--- Requirements ---
a. Reproduce the part of the talk transcript on Delta tables starting at "So other lessons" and ending at "read parquet files.".
b. Rewrite the paragraph of the talk transcript on Delta tables that begins "So Databrick collects statistics" as a short bulleted list that keeps its main facts.

--- Page ---
——————

So Databrick collects statistics on first rows of your data frame. If you have a very wide data frame, you’re not going to get statistics on maybe columns towards the end, especially if you just added the batch ID, that would be the last column. You need that batch ID for filtering, for example. So move everything that you’re going to merge on and search for towards the front of the dataframe. If you use a merge columns that are incremental, like auto updating numbers, for example, et cetera, you can also use the ordering to co-locate data to there and further reduce the number of files that need to be read and it has the data skipping. We also always recommend to use partitions and use the i3 instance types with IO caching for Delta.
So other lessons learned. If you have any other tool that needs to read Delta, like we, for example, we use Presto, you have to write S3 paths when you register your Delta tables in Hive. Because Presto is not going to understand the DBFS, it’s not going to understand [inaudible], so we have to manually create table definitions and put S3 paths into them. If you want your Delta files to be written and read by things like Athena, or just Hive in general, or maybe Spectrum, you need to generate the manifest files and enable auto updates to those manifest files. This way, the non-Delta or non-Delta transaction, local [inaudible] technologies can still manifest files to read parquet files.

——————

--- Record excerpts ---
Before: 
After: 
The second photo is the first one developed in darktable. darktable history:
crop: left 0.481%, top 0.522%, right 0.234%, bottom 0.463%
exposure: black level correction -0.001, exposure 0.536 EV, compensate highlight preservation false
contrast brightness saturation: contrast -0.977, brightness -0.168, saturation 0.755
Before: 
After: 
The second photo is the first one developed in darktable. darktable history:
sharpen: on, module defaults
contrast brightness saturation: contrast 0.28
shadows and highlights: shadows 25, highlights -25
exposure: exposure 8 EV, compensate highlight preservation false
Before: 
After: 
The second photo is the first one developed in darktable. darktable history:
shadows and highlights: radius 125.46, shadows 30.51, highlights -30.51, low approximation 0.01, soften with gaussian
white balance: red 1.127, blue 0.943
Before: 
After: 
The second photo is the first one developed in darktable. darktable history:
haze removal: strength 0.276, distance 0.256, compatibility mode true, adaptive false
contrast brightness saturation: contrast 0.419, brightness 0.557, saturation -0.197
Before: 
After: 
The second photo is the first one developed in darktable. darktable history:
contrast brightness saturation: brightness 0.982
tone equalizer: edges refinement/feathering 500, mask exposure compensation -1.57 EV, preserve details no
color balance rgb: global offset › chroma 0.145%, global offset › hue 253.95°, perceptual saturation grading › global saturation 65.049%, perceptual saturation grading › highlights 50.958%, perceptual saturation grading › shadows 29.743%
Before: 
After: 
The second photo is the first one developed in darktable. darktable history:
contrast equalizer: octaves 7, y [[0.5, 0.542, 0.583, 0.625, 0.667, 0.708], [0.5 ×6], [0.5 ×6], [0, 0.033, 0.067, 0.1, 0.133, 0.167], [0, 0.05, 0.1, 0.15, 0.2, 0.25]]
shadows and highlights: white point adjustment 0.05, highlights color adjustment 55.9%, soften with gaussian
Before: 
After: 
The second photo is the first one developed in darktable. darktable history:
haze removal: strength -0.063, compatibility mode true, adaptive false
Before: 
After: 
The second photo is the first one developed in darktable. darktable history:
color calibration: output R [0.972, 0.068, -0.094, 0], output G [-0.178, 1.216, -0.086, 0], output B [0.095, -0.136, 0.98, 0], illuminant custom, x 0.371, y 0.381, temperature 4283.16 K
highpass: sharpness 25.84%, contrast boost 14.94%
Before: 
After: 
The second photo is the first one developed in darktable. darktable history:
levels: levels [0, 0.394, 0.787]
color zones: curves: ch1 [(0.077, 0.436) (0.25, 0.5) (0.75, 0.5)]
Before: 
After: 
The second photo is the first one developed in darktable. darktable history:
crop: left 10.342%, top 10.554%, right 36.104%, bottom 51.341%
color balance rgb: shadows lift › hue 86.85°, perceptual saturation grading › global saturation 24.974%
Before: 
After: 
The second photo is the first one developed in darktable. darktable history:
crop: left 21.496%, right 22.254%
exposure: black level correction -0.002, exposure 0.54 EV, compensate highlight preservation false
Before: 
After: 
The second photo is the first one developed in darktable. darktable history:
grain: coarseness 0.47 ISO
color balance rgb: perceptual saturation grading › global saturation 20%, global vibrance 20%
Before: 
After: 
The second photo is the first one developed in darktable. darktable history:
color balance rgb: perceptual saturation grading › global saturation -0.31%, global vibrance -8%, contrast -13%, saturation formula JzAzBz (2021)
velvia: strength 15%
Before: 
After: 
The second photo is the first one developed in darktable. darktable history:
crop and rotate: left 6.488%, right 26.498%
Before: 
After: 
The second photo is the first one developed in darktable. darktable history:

——————

--- Completed exercise ---
a.
So other lessons learned. If you have any other tool that needs to read Delta, like we, for example, we use Presto, you have to write S3 paths when you register your Delta tables in Hive. Because Presto is not going to understand the DBFS, it’s not going to understand [inaudible], so we have to manually create table definitions and put S3 paths into them. If you want your Delta files to be written and read by things like Athena, or just Hive in general, or maybe Spectrum, you need to generate the manifest files and enable auto updates to those manifest files. This way, the non-Delta or non-Delta transaction, local [inaudible] technologies can still manifest files to read parquet files.

b.
- Databricks collects statistics on a data frame, but in a very wide one the columns toward the end may get none. A newly added batch ID, needed for filtering, would be the last column.
- Move every column you will merge on or search for toward the front of the data frame.
- If the merge columns are incremental, such as auto-updating numbers, ordering can co-locate data and further reduce the number of files read, with data skipping.
- Always use partitions, and use i3 instance types with IO caching for Delta.